▸ Extracto del documento:
Es el ritmo del espíritu (y el de la biografía que no puedo comentar apenas). El poderío y la originalidad de las sensaciones, en el momento de expresarlas, no consiste, claro está, solamente en la melodía sintáctica, en el efecto meramente plástico de la fonética, ambos tan importantes, sin embargo, en el estilo de Rimbaud, sino en la velocidad interna y agresiva de los diversos compases («velocipedista asesino» le llamó Paul Claudel). Porque el ritmo es una esencia, no tan sólo una ornamentación. Va más allá de la limitación de la evidente tensión intelectual, vital. Aristóteles interpreta el delirio creador, y no hay que olvidarse de que algunos de los textos más significativos de Une saison en enfer llevan como título general «Délires». Se deshace el tejido de las diferentes asociaciones, de las secuencias que establecen la avidez de fijar el vértigo de lo desconocido; mejor dicho, de verlo claro; aún más, de poseerlo. Por ello su poesía, como su vida, se nos aparecen desconcertadas. Hay una alteración o, mejor, una alteridad tal como el poeta en tantas ocasiones confesó.

La alquimia del verbo no se aísla, se asfixia, en un oficio de retórica, sino que entraña una radical y nueva moralidad. No se trata solamente de influencias bíblicas ni del rechazo y arrasamiento de las costumbres del París de Baudelaire, de Verlaine, de la Commune, etcétera..

▸ Tareas:
1) Cita del ensayo sobre Rimbaud el pasaje que va desde «La alquimia del» hasta «la Commune, etcétera..», ambos incluidos.
2) Prosigue el ensayo sobre Rimbaud a partir de la última oración que aparece.

▸ Material de estudio:

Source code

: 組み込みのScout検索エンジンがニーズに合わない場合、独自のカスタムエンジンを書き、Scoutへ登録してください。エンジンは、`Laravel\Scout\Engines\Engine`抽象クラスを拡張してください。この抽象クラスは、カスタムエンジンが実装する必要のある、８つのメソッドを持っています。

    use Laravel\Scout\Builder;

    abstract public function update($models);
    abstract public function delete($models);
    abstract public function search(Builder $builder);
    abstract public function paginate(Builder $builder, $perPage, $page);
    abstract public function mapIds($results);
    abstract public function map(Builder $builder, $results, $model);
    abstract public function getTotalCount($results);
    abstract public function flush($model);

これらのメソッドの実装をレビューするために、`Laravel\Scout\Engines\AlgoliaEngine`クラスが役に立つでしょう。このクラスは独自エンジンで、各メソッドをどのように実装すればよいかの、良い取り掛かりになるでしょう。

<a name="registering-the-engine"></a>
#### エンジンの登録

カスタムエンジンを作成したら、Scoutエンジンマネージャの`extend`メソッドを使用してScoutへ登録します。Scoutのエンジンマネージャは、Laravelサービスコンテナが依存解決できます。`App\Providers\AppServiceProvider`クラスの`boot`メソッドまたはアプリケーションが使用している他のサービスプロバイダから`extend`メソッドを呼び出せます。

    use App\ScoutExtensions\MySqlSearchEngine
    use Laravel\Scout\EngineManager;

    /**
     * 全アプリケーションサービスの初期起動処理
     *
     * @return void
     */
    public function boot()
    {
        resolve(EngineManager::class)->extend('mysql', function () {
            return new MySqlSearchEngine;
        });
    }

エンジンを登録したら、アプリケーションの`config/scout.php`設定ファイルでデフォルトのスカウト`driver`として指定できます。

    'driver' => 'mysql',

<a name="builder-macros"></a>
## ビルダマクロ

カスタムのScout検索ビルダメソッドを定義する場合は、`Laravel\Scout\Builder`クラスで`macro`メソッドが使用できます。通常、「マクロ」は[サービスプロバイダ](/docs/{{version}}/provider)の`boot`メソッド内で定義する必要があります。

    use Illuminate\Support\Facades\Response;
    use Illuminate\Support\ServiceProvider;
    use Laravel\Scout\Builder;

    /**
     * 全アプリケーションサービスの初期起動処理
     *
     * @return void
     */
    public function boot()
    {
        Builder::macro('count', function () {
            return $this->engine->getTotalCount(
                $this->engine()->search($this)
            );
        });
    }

▸ Respuestas:
1)
La alquimia del verbo no se aísla, se asfixia, en un oficio de retórica, sino que entraña una radical y nueva moralidad. No se trata solamente de influencias bíblicas ni del rechazo y arrasamiento de las costumbres del París de Baudelaire, de Verlaine, de la Commune, etcétera..

2)
Rimbaud se apasiona en verificar sus preguntas fundamentales acerca de la vida humana: el ciclo del conflicto entre un posible orden futuro y la incertidumbre de su individualidad y de la historia hasta él acaecida. De aquí mana el indeleble acento profético, a veces juvenil e insoportablemente orgulloso y soberbio de sus sombrías iluminaciones. Estamos ante lo secreto, ante lo sagrado: en pleno territorio religioso. Son muy insistentes los testimonios sobre la experiencia de una esencial sacralización de la poesía y de la presencia de Dios, incluso personal, en su obra. Por tanto, la vida, la realidad, tienen un profundo sentido divino. La ciencia es demasiado lenta, mientras que la oración galopa: «...le sang païen revient! l'esprit est proche, pourquoi Christ ne m'aide-t-il pas, en donnant a mon âme noblesse et liberté: Hélas!, L'Evangile a passé! L'Evangile! L'Evangile!».

La devastación sistemática, por decirlo así, de las normas sociales y del propio espíritu desemboca en lo que Baudelaire interpretaba: las humillaciones humanas son gracias de Dios. No se trata de un cristianismo confesional; más bien, repito, de la búsqueda de lo absoluto, de la nostalgia de una infinitud que pudiera convertir la existencia en un acto de fe, en un cambio.esencial del ser, por encima de toda razón, de todo control de la experiencia, hasta de la creencia misma. La aspiración a poseer la verdad en un alma y en un cuerpo. «La fin du monde, en avançant». La huida, la fuga, no el viaje. El poeta andariego, de dieciséis años, caminando en octubre, desde Fumay, Charleroi, Bruselas, hasta Donai, con los puños metidos en los bolsillos rotos de su único pantalón y rimando en medio de las sombras fantásticas, tirando de los elásticos como si fueran liras de sus botas heridas, como él mismo se describe.

¿Intuía su destino? ¿Podría encontrar abierto, por fin, el albergue verde (la pureza, la infancia) que buscó hasta su muerte en Marsella, en el hospital de la Concepción? Ya antes de estas andanzas, en marzo, escribía:

 

Je ne parlerai pas, je ne pensarai rien:

Mais l'amour infini me montera dans l'âme,

Et j'irai loin, bien loin...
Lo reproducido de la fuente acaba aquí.